School of Pharmacy Enters Education Collaboration with Millennium Health

Leading health solutions company will support genotyping services for students in the School’s advanced pharmacogenomics course.

By Malissa Carroll
October 29, 2015

The University of Maryland School of Pharmacy has entered into a new education collaboration with Millennium Health, a leading health solutions company based in San Diego, Calif., that strives to deliver timely, accurate, and clinically actionable information to inform the right treatment decisions for each patient at the right time. Through this new collaboration – made possible in part by School of Pharmacy alumna, Naissan Hussainzada, PhD ’09, who currently serves as director of clinical strategy for pharmacogenetics testing and principal investigator for Millennium Health – the company will provide genotype tests for third-year student pharmacists in the School’s advanced pharmacogenomics elective course for the next five years.

“The School of Pharmacy strives to inspire excellence in our students through our contemporary curriculum, innovative education experiences, and strategic professional relationships,” says Natalie D. Eddington, PhD, FCP, FAAPS, dean and professor of the School and executive director of University regional partnerships. “The field of pharmacogenomics has received increased attention in recent years for its potential to help health care professionals develop safer, more effective therapies tailored to the unique needs of the individual patient. Our new collaboration with Millennium Health ensures that students in our advanced pharmacogenomics course continue to have access to the resources and tools that they need to remain at the top of this cutting-edge field.”

Pharmacogenomics examines how a patient’s genotype (genetics) affects his or her response to medications. The advanced pharmacogenomics course at the School of Pharmacy is taught in collaboration with faculty from the University of Maryland School of Medicine and experts from several government agencies and pharmaceutical companies. It offers a “bench-to-bedside” overview of pharmacogenomics and provides students with an opportunity to submit a sample of their DNA for genotyping tests that examine genes encoding a spectrum of proteins involved in drug response, including drug metabolizing enzymes and drug receptors. The results of these tests offer insight into how an individual will metabolize or respond to certain medications, but do not provide any information about whether an individual is at risk for developing certain genetic diseases.

In addition, as part of the course, students have access to a genetic counselor who can address questions about their test results as well as have the option to complete their coursework using a non-identified sample from a database if they choose not to submit their own sample. “The opportunity for students to better understand how their bodies are likely to respond to certain medications is invaluable to their development as future pharmacists.

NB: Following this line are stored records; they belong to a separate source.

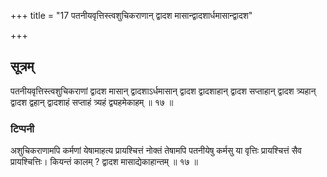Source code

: +++
title = "17 पतनीयवृत्तिस्त्वशुचिकराणान् द्वादश मासान्द्वादशार्धमासान्द्वादश"

+++
## सूत्रम्
पतनीयवृत्तिस्त्वशुचिकराणां द्वादश मासान् द्वादशाऽर्धमासान् द्वादश द्वादशाहान् द्वादश सप्ताहान् द्वादश त्र्यहान् द्वादश द्वहान् द्वादशाहं सप्ताहं त्र्यहं द्व्यहमेकाहम् ॥ १७ ॥  
### टिप्पनी
अशुचिकराणामपि कर्मणां येषामाहत्य प्रायश्चित्तं नोक्तं तेषामपि पतनीयेषु कर्मसु या वृत्तिः प्रायश्चित्तं सैव प्रायश्चित्तिः। कियन्तं कालम् ? द्वादश मासाद्येकाहान्तम् ॥ १७ ॥   
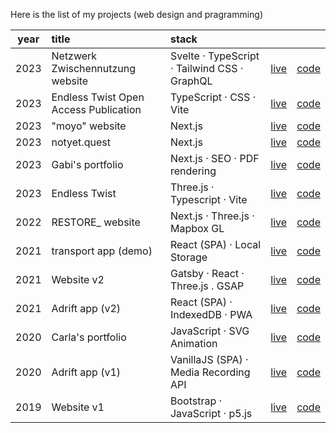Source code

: Here is the list of my projects (web design and pragramming)

| year | title | stack |  |  |
|:----:|:----- |:---------- |:----:|:----:|
| 2023 | Netzwerk Zwischennutzung website | Svelte · TypeScript · Tailwind CSS · GraphQL | [live](https://netzwerkzwischennutzung.de) | [code](https://github.com/GuidaGG/NZN-frontend) |
| 2023 | Endless Twist Open Access Publication | TypeScript · CSS · Vite | [live](https://endlesstwist.xyz/publication) | [code](https://github.com/farzadgo/endless-twist/tree/main/publication) |
| 2023 | "moyo" website | Next.js | [live](https://moyo-bremen.space/) | [code](https://github.com/farzadgo/moyo-bremen) |
| 2023 | notyet.quest | Next.js | [live](https://notyet.quest/) | [code](https://github.com/farzadgo/notyet.quest) |
| 2023 | Gabi's portfolio | Next.js · SEO · PDF rendering | [live](https://gvaldespino.xyz/) | [code](https://github.com/farzadgo/gabi-portfolio) |
| 2023 | Endless Twist | Three.js · Typescript · Vite | [live](https://endlesstwist.xyz/) | [code](https://github.com/farzadgo/endless-twist) |
| 2022 | RESTORE_ website | Next.js · Three.js · Mapbox GL | [live](https://restore-bremen.space/) | [code](https://github.com/farzadgo/RESTORE_) |
| 2021 | transport app (demo) | React (SPA) · Local Storage | [live](https://vbb-transport-demo.netlify.app/) | [code](https://github.com/farzadgo/transport-app) |
| 2021 | Website v2 | Gatsby · React · Three.js . GSAP | [live](https://fagosemi.xyz/) | [code](https://github.com/farzadgo/v2) |
| 2021 | Adrift app (v2) | React (SPA) · IndexedDB · PWA | [live](https://adrift.city/) | [code](https://github.com/farzadgo/adrift-react) |
| 2020 | Carla's portfolio | JavaScript · SVG Animation | [live](https://farzadgo.github.io/carla-anacker) | [code](https://github.com/farzadgo/carla-anacker) |
| 2020 | Adrift app (v1) | VanillaJS (SPA) · Media Recording API | [live](https://farzadgo.github.io/adrift-js) | [code](https://github.com/farzadgo/adrift-js) |
| 2019 | Website v1 | Bootstrap · JavaScript · p5.js | [live](https://farzadgo.github.io/v1) | [code](https://github.com/farzadgo/v1) |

However, this experience comes at a substantial expense,” notes Hongbing Wang, PhD, professor in the Department of Pharmaceutical Sciences (PSC) and course manager for the School’s advanced pharmacogenomics course.

Hussainzada learned about the School’s need for support for genotyping services in its advanced pharmacogenomics elective course through a conversation with Wang. She developed the proposal for an education collaboration agreement between Millennium Health and the School of Pharmacy.

“After my conversation with Dr. Wang, it became evident that there were some potential synergies between my alma mater and my current employer,” says Hussainzada. “A recent call to action has emphasized the importance of incorporating education about pharmacogenomics into the curricula for all future clinicians, including pharmacists, to ensure that the next generation of health care professionals is prepared to leverage and utilize this innovative technology. Millennium Health is committed to advancing education and awareness about innovative health solutions to help manage patients with complex health conditions. Our support through this new collaboration will ensure that students at the School of Pharmacy are equipped with the education and experience they will need to integrate this practice, which is quickly becoming an important part of routine health care, into their future careers.”

“Millennium Health’s willingness to support genotyping services for students in the School’s advanced pharmacogenomics course ensures that our students continue to have access to a key resource that will shape their development as practicing pharmacists in innumerable ways,” adds Wang. “In addition, thanks to the company’s generous support, the School now has the opportunity to explore even more options to bring this important experience to other students across the Doctor of Pharmacy (PharmD) program.”